Интересно и зло высказался по поводу статьи Успенского М.Е. Салтыков-Щедрин. В письме к Михайловскому от 21 ноября 1884 г. он раскрывает генеалогическую связь ("проект генеалогии") между крестьянскими философами, Л. Толстым, Г. Успенским и Златовратским. "Генеалогическое дерево" выглядит так:
Сюсляев / Дядя Златовратский
Л.Н. Толстой / / \ /
Тибо Бриньоль Г.И.Успенский103 (Необходимые пояснения: Тибо Бриньоль – правый французский публицист того времени. "Сюсляев" – ошибка, речь идет о сектанте Василии Кирилловиче Сютаеве (1819-1892), несомненно оказавшем влияние на Толстого, но в несоизмеримо меньшей степени, чем Бондарев, хотя Лев Николаевич и ставил между ними некий знак равенства.
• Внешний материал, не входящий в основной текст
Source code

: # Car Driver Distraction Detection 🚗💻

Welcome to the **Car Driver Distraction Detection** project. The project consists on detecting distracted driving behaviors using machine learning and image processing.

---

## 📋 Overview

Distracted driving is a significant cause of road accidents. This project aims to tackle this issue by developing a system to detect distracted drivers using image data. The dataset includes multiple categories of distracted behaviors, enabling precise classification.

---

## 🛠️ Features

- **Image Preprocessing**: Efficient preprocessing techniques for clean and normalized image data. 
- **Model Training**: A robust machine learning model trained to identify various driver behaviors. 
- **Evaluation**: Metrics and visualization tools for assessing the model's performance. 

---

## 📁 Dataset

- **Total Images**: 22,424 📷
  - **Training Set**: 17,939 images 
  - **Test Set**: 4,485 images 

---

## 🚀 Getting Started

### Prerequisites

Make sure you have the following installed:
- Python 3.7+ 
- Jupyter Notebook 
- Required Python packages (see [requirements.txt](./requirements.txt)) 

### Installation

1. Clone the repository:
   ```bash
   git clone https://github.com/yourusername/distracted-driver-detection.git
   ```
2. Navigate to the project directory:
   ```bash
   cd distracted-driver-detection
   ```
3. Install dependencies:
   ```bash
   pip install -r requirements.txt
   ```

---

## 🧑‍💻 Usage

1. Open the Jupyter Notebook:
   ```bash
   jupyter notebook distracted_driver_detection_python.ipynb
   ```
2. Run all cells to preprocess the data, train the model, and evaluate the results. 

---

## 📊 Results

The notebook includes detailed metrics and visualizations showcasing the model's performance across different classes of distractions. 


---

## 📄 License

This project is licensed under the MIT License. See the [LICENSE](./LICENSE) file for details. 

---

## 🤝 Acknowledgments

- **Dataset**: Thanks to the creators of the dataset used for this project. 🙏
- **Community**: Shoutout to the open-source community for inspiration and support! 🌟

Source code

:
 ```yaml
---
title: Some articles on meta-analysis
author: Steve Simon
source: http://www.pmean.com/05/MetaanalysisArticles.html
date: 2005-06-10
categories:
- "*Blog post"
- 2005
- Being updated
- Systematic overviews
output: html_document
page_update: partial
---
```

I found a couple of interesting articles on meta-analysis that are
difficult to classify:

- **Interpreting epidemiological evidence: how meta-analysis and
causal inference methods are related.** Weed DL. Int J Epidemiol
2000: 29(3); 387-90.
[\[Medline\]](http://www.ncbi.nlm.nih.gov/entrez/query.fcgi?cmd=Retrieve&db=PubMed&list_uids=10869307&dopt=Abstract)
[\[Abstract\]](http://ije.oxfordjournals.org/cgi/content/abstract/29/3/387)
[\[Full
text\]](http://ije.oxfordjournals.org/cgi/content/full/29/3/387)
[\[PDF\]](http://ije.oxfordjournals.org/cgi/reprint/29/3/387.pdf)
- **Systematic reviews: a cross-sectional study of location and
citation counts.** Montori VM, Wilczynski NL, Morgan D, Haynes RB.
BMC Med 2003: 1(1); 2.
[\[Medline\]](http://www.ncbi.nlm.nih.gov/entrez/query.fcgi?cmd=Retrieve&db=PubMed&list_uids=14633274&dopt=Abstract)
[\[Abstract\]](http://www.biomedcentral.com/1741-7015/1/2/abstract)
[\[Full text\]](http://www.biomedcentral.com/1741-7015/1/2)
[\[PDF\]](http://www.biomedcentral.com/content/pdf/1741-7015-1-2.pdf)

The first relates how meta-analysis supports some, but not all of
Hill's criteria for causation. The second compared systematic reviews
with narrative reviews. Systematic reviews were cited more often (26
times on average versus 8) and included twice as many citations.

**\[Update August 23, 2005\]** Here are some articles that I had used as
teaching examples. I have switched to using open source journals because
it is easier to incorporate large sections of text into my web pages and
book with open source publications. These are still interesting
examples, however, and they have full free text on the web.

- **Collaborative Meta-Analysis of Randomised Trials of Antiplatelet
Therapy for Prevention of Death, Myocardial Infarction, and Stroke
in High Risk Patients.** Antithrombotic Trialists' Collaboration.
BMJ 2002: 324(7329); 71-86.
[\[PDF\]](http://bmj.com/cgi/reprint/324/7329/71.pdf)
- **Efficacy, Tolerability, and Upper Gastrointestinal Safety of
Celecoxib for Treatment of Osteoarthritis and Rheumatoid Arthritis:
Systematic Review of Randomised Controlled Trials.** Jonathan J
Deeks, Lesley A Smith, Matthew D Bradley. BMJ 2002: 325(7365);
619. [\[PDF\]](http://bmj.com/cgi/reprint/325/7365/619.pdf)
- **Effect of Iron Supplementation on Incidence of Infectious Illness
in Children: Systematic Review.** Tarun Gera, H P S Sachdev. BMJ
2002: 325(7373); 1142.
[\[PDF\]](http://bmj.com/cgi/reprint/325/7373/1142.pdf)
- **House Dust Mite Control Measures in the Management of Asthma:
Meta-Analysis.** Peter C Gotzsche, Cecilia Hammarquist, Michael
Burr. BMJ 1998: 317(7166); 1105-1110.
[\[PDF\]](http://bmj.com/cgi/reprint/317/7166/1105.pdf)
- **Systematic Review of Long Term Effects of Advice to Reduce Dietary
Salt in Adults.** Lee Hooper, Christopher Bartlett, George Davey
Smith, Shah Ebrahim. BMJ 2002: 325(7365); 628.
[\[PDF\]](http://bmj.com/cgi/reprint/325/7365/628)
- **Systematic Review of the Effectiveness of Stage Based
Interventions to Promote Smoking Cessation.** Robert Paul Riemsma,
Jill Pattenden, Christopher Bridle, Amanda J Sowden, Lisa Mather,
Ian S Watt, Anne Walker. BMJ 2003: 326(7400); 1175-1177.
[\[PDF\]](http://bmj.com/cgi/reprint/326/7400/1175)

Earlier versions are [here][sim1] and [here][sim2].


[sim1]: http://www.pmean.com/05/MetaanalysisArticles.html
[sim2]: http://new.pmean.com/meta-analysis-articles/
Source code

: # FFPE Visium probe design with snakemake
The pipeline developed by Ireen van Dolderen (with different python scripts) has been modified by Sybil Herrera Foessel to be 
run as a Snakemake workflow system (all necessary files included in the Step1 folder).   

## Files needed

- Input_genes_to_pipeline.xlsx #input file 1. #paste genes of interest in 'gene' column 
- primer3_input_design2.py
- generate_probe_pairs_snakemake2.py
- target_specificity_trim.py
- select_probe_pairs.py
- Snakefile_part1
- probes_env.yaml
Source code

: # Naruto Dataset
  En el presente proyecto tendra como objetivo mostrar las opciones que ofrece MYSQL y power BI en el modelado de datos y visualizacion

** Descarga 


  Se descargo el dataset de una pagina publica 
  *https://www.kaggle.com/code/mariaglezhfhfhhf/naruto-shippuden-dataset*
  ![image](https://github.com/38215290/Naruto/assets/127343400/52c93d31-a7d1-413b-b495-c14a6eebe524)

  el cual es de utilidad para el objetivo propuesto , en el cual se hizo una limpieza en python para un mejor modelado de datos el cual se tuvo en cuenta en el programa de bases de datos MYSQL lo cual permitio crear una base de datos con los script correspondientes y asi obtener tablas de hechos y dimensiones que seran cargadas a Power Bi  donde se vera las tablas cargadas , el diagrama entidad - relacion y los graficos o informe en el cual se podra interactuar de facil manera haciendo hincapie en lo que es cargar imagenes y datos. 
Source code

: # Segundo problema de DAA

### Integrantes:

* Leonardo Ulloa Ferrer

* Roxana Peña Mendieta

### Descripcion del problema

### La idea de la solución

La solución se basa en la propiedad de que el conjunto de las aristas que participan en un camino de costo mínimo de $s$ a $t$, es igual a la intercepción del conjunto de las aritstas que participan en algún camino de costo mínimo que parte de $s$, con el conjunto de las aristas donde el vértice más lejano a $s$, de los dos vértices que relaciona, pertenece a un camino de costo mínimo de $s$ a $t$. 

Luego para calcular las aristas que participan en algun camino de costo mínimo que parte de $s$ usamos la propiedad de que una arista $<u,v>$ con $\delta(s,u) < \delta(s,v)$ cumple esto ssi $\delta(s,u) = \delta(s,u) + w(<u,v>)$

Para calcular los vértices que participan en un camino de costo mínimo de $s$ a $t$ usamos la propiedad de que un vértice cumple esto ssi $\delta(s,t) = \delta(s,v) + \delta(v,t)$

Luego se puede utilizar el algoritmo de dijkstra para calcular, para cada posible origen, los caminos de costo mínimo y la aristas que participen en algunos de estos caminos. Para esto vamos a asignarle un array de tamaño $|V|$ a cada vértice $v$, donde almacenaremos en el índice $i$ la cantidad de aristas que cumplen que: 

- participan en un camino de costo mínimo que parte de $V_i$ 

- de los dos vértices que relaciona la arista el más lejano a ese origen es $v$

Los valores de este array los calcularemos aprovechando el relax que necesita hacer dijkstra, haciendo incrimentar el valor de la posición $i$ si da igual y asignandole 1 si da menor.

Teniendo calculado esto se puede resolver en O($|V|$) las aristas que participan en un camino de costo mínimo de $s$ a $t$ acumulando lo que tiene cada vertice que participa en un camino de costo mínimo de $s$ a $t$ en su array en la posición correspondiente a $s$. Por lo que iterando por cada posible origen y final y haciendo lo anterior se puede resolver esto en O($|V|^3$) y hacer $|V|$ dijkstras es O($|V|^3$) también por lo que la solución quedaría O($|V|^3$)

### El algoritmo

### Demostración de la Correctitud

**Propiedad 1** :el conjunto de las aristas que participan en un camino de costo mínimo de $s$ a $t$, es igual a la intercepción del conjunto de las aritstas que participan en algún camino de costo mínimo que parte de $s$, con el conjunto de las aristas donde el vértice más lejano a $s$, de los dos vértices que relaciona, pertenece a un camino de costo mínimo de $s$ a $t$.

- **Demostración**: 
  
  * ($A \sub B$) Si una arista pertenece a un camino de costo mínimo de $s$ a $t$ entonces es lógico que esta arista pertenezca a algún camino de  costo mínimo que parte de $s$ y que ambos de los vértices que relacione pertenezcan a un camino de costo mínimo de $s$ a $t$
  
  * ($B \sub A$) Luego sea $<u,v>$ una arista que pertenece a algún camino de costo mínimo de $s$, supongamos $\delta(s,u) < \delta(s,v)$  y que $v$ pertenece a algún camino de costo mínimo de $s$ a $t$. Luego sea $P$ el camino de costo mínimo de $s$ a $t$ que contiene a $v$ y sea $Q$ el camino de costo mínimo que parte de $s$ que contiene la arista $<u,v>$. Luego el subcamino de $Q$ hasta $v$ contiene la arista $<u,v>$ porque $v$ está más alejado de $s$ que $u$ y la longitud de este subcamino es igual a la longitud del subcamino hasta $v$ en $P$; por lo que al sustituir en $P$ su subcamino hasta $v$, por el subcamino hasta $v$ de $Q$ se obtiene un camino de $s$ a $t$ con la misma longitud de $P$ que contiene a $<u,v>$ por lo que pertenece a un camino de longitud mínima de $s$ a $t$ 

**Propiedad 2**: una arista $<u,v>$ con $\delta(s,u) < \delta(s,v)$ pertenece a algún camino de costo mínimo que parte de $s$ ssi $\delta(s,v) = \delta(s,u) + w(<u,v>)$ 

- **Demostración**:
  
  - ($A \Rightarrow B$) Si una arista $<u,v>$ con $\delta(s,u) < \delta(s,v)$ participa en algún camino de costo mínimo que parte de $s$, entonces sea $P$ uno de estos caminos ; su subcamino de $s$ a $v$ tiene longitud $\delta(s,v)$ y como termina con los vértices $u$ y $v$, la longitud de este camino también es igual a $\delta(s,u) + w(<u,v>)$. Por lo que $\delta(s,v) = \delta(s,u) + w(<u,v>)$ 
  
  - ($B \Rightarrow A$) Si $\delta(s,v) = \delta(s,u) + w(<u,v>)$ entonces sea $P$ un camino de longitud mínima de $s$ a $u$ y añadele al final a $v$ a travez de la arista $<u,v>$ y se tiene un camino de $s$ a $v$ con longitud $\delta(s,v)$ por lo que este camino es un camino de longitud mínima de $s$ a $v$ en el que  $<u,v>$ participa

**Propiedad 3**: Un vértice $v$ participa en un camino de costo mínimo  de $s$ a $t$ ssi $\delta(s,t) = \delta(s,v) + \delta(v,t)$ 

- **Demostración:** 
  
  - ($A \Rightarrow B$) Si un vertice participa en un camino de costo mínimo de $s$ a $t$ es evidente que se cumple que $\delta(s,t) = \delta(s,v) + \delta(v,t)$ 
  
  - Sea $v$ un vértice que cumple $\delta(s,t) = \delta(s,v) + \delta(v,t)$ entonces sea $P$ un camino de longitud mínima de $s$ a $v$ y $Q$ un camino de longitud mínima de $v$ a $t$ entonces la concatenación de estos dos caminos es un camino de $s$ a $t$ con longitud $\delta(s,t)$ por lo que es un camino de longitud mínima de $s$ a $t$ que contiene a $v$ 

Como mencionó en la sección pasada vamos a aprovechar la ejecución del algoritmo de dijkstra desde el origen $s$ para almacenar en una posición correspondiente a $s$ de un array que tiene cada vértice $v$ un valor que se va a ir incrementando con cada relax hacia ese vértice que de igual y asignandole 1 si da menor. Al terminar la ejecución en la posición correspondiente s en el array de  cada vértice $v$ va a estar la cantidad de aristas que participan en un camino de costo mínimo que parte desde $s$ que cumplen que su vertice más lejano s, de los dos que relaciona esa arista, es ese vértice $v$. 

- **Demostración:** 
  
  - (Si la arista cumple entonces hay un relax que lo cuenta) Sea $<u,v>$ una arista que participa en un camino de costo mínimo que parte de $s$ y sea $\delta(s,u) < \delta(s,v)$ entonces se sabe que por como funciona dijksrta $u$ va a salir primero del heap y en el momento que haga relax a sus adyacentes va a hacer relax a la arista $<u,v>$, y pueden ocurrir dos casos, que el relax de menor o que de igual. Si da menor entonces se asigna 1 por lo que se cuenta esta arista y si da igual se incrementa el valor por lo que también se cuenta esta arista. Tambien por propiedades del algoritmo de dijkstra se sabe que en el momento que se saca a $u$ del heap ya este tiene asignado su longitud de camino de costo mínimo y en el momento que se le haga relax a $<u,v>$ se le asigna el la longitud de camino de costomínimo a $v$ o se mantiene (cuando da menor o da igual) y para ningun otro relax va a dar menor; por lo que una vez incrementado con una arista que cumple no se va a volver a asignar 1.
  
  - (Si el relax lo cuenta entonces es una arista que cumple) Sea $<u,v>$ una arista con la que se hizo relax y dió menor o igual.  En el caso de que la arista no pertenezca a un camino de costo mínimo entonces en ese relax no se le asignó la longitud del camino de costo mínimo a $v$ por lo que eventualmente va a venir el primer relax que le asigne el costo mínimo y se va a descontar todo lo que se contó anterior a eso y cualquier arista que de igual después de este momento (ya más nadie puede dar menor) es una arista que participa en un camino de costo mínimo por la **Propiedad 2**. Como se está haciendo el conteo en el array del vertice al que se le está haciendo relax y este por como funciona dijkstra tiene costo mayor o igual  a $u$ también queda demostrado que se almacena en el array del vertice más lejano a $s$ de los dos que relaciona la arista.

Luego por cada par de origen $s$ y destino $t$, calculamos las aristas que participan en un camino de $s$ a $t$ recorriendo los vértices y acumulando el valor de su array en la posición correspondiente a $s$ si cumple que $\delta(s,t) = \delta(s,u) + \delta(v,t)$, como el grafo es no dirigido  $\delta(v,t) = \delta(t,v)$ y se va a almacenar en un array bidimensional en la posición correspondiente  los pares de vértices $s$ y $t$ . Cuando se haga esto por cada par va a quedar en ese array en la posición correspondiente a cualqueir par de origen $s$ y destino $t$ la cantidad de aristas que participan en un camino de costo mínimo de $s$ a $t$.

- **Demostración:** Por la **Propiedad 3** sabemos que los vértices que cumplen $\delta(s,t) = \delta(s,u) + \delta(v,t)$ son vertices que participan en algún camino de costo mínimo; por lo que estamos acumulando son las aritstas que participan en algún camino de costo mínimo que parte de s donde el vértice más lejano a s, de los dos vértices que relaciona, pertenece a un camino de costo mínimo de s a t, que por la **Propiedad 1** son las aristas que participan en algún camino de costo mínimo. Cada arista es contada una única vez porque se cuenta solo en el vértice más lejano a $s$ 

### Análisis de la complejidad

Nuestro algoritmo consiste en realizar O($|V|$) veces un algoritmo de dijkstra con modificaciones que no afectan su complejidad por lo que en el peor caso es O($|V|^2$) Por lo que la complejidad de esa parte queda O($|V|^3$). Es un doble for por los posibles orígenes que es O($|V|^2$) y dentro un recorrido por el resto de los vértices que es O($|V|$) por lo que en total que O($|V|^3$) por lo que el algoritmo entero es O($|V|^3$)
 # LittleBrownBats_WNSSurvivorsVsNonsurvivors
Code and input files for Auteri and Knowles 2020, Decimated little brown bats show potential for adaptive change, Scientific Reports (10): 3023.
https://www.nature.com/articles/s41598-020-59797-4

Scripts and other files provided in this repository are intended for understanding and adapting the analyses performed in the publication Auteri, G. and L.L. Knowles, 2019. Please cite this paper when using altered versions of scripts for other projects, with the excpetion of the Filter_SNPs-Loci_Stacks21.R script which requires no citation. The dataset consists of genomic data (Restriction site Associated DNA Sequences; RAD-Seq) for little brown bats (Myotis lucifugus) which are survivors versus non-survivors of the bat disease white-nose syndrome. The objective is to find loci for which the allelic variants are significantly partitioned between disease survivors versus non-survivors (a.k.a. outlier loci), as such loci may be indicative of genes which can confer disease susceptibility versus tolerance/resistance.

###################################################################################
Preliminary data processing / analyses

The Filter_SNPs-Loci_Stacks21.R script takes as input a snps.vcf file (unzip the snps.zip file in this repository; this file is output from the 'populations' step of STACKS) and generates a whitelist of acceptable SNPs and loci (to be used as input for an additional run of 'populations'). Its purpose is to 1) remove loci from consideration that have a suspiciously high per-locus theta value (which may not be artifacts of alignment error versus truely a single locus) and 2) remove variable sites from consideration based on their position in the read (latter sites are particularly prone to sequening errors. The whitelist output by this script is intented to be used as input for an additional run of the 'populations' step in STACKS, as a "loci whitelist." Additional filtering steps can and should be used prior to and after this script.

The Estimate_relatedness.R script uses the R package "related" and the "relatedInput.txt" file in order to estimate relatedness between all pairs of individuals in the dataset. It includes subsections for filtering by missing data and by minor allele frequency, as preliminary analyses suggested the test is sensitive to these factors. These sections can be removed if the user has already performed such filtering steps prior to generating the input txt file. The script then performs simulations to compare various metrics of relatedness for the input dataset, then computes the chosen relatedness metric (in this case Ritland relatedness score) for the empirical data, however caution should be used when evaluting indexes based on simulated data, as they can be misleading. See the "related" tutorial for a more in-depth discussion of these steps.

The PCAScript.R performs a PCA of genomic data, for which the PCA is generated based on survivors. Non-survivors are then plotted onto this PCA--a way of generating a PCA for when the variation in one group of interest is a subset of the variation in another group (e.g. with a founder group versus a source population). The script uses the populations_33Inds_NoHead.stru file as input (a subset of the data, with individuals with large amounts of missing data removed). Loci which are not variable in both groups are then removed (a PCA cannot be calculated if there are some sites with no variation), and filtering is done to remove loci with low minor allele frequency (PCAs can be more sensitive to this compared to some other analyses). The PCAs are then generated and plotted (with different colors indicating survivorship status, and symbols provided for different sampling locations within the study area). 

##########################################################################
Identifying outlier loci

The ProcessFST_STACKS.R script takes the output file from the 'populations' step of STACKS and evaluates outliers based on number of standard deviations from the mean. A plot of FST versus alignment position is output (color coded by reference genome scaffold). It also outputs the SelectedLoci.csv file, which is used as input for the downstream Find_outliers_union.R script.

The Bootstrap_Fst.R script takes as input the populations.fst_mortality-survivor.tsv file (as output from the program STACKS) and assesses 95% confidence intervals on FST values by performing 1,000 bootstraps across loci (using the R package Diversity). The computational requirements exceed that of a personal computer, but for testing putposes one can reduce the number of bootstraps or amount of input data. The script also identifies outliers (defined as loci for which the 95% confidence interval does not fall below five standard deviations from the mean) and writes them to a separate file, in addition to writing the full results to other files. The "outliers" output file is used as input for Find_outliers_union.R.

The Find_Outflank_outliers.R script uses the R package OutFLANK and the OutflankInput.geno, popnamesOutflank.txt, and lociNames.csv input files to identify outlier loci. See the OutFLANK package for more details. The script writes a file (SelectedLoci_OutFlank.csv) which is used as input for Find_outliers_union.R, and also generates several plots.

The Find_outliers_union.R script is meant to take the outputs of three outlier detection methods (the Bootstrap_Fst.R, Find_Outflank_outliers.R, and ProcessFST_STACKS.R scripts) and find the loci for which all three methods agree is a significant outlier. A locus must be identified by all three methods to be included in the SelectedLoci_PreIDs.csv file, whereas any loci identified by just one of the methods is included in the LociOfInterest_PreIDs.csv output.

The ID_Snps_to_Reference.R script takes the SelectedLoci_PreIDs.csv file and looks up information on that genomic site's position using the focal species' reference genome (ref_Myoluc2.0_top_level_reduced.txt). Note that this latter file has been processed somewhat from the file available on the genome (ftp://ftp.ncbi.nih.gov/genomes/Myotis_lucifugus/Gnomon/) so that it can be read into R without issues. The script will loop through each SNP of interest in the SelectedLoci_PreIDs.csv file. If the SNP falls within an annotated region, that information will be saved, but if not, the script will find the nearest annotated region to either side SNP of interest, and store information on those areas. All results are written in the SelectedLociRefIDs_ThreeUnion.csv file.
Впоследствии все станет на свои места, и в письме к своему венгерскому поклоннику Эугену (Евгению) Шмиту от 27 марта 1895 г. Толстой напишет, что у Бондарева он "почерпнул еще гораздо больше поучения, чем от Сютаева"104.)
В апреле 1885 г. Глеб Иванович писал своему корреспонденту А.И. Иванчину-Писареву:
«Рукопись молоканина сокращена, вычеркнуто множество, и потом ведь пишешь положительно с глубоким сознанием, что "не так", и это уже несколько лет подряд.
Но она произвела большое впечатление, и массу писем я получил. В сочинении Л.
Толстого, которое не напечатано, та же идея, и едва ли не этот молоканин вывел его из той чепухи, в которую попал Толстой с своей теорией благотворительности, которую практиковал на деле. Теперь он все это попрал и говорит: "пахать!". Я думаю, что и это не пристало барину. Зачем же тащить из мужицкой теории в свою то, что для барина только извинение не вмешиваться в политику? Ведь пахать-то в самом деле не будет»105. В письме – две ошибки. Вторая – граф стал пахать!